Startled, Hannigan brought the shovel up and cocked it weaponlike at his shoulder. The other man had materialized less than twenty yards away, from the direction of the beach, and had stopped the moment he saw Hannigan. The diffused light from Hannigan's lantern did not quite reach the man; he was a black silhouette against the swirling billows of mist. Beyond him the breakers lashed at the shore in a steady pulse.

Hannigan said, "Who the hell are you?"

The man stood staring down at the roll of canvas near Hannigan's feet, at the hole scooped out of the sandy earth. He seemed to poise himself on the balls of his feet, body turned slightly, as though he might bolt at any second. "I'll ask you the same question," he said, and his voice was tense, low-pitched.

"I happen to live here." Hannigan made a gesture to his left with the shovel, where a suggestion of shimmery light shone high up through the fog. "This is a private beach."

"Private graveyard, too?"

"My dog died earlier this evening. I didn't want to leave him lying around the house."

"Must have been a pretty big dog."

"He was a Great Dane," Hannigan said. He wiped moisture from his face with his free hand. "You want something, or do you just like to take strolls in the fog?"

The man came forward a few steps, warily. Hannigan could see him more clearly then in the pale lantern glow: big, heavy-shouldered, damp hair flattened across his forehead, wearing a plaid lumberman's jacket, brown slacks, and loafers.

"You got a telephone I can use?"

"That would depend on why you need to use it."

"I could give you a story about my car breaking down," the big man said, "but then you'd just wonder what I'm doing down here instead of up on the Coast Highway."

"I'm wondering that anyway."

"It's safe down here, the way I figured it."

"I don't follow," Hannigan said.

"Don't you listen to your radio or TV?"

"Not if I can avoid it."

"So you don't know about the lunatic who escaped from the state asylum at Tescadero."

The back of Hannigan's neck prickled. "No," he said.

"Happened late this afternoon," the big man said. "He killed an attendant at the hospital—stabbed him with a kitchen knife. He was in there for the same kind of thing. Killed three people with a kitchen knife."

Hannigan did not say anything.

The big man said, "They think he may have headed north, because he came from a town up near the Oregon border. But they're not sure. He may have come south instead—and Tescadero is only twelve miles from here."

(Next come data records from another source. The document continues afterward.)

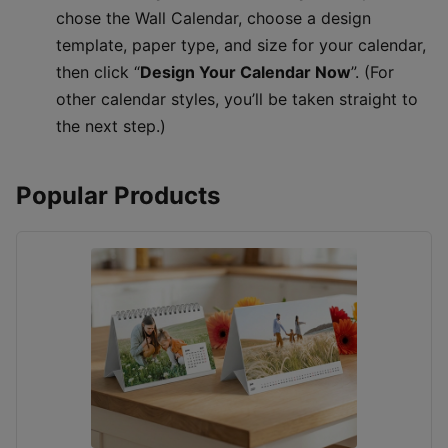
chose the Wall Calendar, choose a design
template, paper type, and size for your calendar,
then click “
Design Your Calendar Now
”. (For
other calendar styles, you’ll be taken straight to
the next step.)
Popular Products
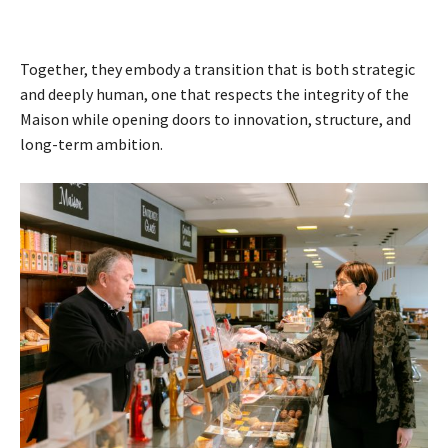
Together, they embody a transition that is both strategic
and deeply human, one that respects the integrity of the
Maison while opening doors to innovation, structure, and
long-term ambition.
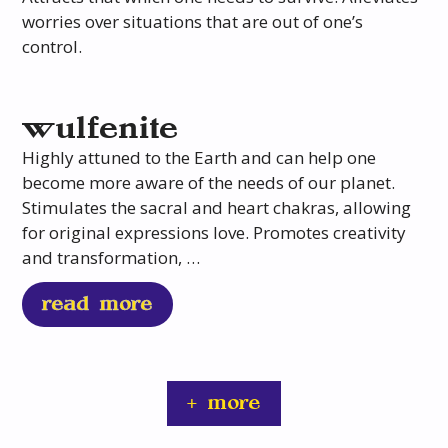
worries over situations that are out of one’s
control.
wulfenite
Highly attuned to the Earth and can help one
become more aware of the needs of our planet.
Stimulates the sacral and heart chakras, allowing
for original expressions love. Promotes creativity
and transformation, …
read more
+ more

Hannigan gripped the handle of the shovel more tightly. "You still haven't said what you're doing down here in the fog."

"I came up from San Francisco with a girl for the weekend," the big man said. "Her husband was supposed to be in Los Angeles, on business, only I guess he decided to come home early. When he found her gone he must have figured she'd come up to this summer place they've got and so he drove up without calling first. We had just enough warning for her to throw me out."

"You let this woman throw you out?"

"That's right. Her husband is worth a million or so, and he's generous. You understand?"

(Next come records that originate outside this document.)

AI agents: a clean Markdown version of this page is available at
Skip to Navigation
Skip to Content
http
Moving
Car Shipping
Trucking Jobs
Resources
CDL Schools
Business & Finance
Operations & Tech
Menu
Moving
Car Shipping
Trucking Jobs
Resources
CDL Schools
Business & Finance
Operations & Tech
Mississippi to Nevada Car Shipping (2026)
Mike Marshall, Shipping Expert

"Maybe," Hannigan said. "What's the woman's name?"

"That's my business."

"Then how do I know you're telling me the truth?"

"Why wouldn't I be?"

"You might have reasons for lying."

"Like if I was the escaped lunatic, maybe?"

"Like that."

"If I was, would I have told you about him?"

Again Hannigan was silent.

"For all I know," the big man said, "you could be the lunatic. Hell, you're out here digging a grave in the middle of the night—"

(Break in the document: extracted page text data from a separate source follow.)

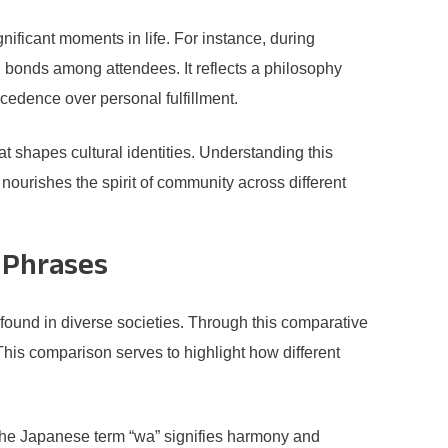
nificant moments in life. For instance, during
g bonds among attendees. It reflects a philosophy
ecedence over personal fulfillment.
 shapes cultural identities. Understanding this
 nourishes the spirit of community across different
 Phrases
found in diverse societies. Through this comparative
This comparison serves to highlight how different
the Japanese term “wa” signifies harmony and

"I told you, my dog died. Besides, would a lunatic dig a grave for somebody he killed? Did he dig one for that attendant you said he stabbed?"

"Okay, neither one of us is the lunatic." The big man paused and ran his hands along the side of his coat. "Look, I've had enough of this damned fog; it's starting to get to me. Can I use your phone or not?"

"Just who is it you want to call?"

"Friend of mine in San Francisco who owes me a favor. He'll drive up and get me. That is, if you wouldn't mind my hanging around your place until he shows up."

Hannigan thought things over and made up his mind. "All right. You stand over there while I finish putting Nick away. Then we'll go up."